Don't Say Drought
The stories we tell about the changes we are experiencing are profound and important, even to the level of the words we choose. Is the Murray-Darling or the Colorado or the Western Cape in drought? If these regions face a “drought,” then the story we hear is that the drought will end and conditions will go back to normal. We endure short pain now. Indeed, in all of these areas, the word drought has itself become politicized and contentious, because so many groups want the conditions today to be a drought.
The reason for the controversy is that there are other stories we could tell. We could also say that we are in a “new normal,” and that we’ve reached some different, drier stasis point than the past. We can adjust our institutions and expectations to having less water, to reducing competition, to more efficiency and effective sharing. We have a new baseline.

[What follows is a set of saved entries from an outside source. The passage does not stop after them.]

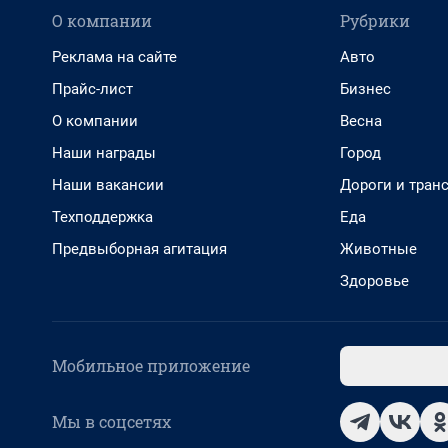
О компании
Рубрики
Реклама на сайте
Авто
Прайс-лист
Бизнес
О компании
Весна
Наши награды
Город
Наши вакансии
Дороги и тран
Техподдержка
Еда
Предвыборная агитация
Животные
Здоровье
Мобильное приложение
Мы в соцсетях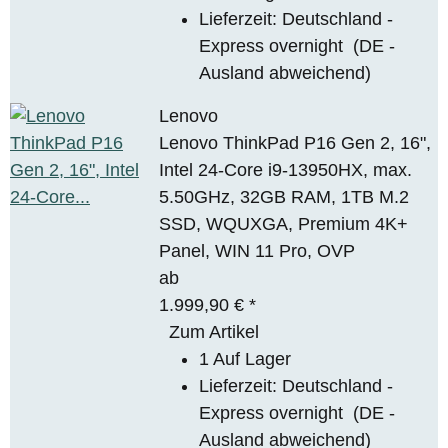
Lieferzeit:
Deutschland -
Express overnight
(DE -
Ausland abweichend)
Lenovo
Lenovo ThinkPad P16 Gen 2, 16",
Intel 24-Core i9-13950HX, max.
5.50GHz, 32GB RAM, 1TB M.2
SSD, WQUXGA, Premium 4K+
Panel, WIN 11 Pro, OVP
ab
1.999,90 €
*
Zum Artikel
1 Auf Lager
Lieferzeit:
Deutschland -
Express overnight
(DE -
Ausland abweichend)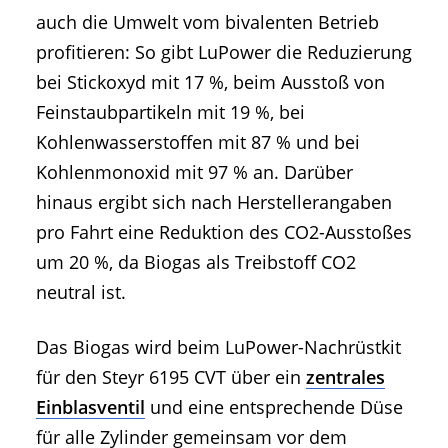
auch die Umwelt vom bivalenten Betrieb
profitieren: So gibt LuPower die Reduzierung
bei Stickoxyd mit 17 %, beim Ausstoß von
Feinstaubpartikeln mit 19 %, bei
Kohlenwasserstoffen mit 87 % und bei
Kohlenmonoxid mit 97 % an. Darüber
hinaus ergibt sich nach Herstellerangaben
pro Fahrt eine Reduktion des CO2-Ausstoßes
um 20 %, da Biogas als Treibstoff CO2
neutral ist.
Das Biogas wird beim LuPower-Nachrüstkit
für den Steyr 6195 CVT über ein
zentrales
Einblasventil
und eine entsprechende Düse
für alle Zylinder gemeinsam vor dem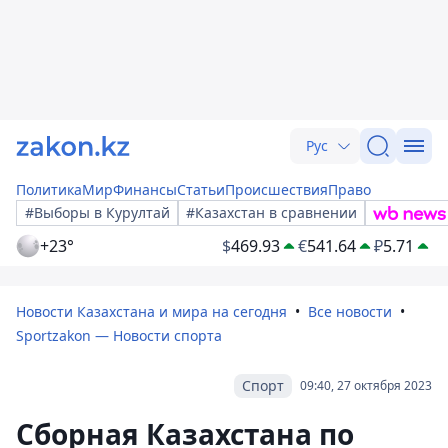
Рус
Политика
Мир
Финансы
Статьи
Происшествия
Право
#Выборы в Курултай
#Казахстан в сравнении
+23°
$
469.93
€
541.64
₽
5.71
Новости Казахстана и мира на сегодня
Все новости
Sportzakon — Новости спорта
Спорт
09:40, 27 октября 2023
Сборная Казахстана по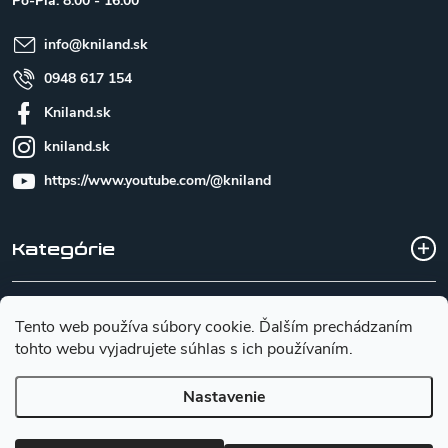
Po-Pia: 8:00 - 16:00
i
e
info
@
kniland.sk
0948 617 154
Kniland.sk
kniland.sk
https://www.youtube.com/@kniland
Kategórie
Všetko o nákupe
Tento web používa súbory cookie. Ďalším prechádzaním
tohto webu vyjadrujete súhlas s ich používaním.
Základné informácie pre výber noža
Nastavenie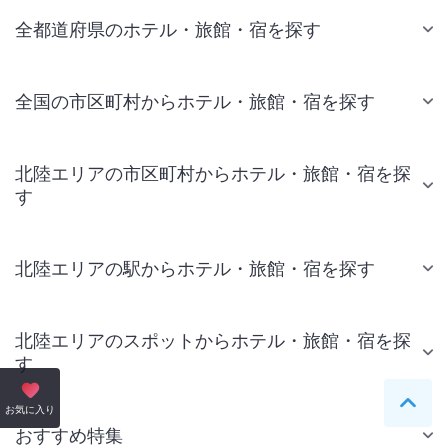
全都道府県のホテル・旅館・宿を探す
全国の市区町村からホテル・旅館・宿を探す
北陸エリアの市区町村からホテル・旅館・宿を探
す
北陸エリアの駅からホテル・旅館・宿を探す
北陸エリアのスポットからホテル・旅館・宿を探
す
ペー
お気に入り
おすすめ特集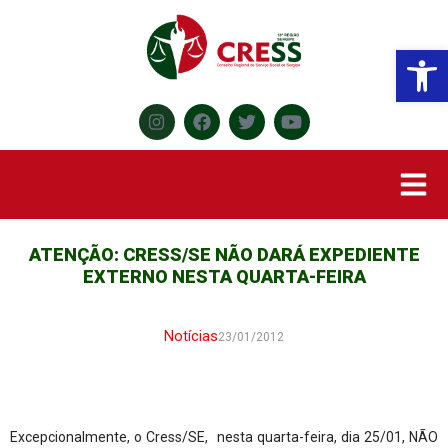
Abr
ATENÇÃO: CRESS/SE NÃO DARÁ EXPEDIENTE
EXTERNO NESTA QUARTA-FEIRA
Notícias
23/01/2012
Excepcionalmente, o Cress/SE, nesta quarta-feira, dia 25/01, NÃO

A more bold story would be to say that these regions are becoming more arid for the foreseeable future. Then the story is that we need to get ready — that there is not a clear endpoint, and trends are likely to continue for decades. That wetter conditions are a short-term deviation rather than a return to older norms. That many of our rules need updating. We need to consider some fundamental aspects of what we do, how we organize ourselves, how we work. These choices are probably also much harder, and they certainly go against a story of endless economic growth and prosperity. We need to get ready.
The fight over the story we choose — do we say drought? — is really a fight over our solutions. Which story is “correct”? Without data from the future, we can’t really be sure. But I read the evidence as saying that we are in a long-term trajectory of change, that any new normal is only temporary.
Similar issues around our narratives and choice of words exist for ecosystems. I sat in a foresight strategy session recently that focused on ecosystem loss from climate change. That’s quite a strong narrative and perhaps just as deeply entrenched as drought stories. There are indeed ecosystems being lost, but climate’s role is complicated. My intuition is that we are more likely to lose ecosystems from outright destruction of ecosystems, such as channelizing a river. As an ecologist, I see climate change doing what it has always done to ecosystems: disassembling and reorganizing them. A glacier melts, becoming grassland or savannah. A forest burns, becoming a different type of forest. A desert is still an ecosystem, even if it used to be a wetland. We may experience these changes as loss, but reorganization is a more powerful framing, because it also implies that we may have some choice in how that ecosystem reorganizes. And choice is a powerful mechanism for communicating endurance and hope.
Choose your words carefully. Tell a better story to enable better outcomes.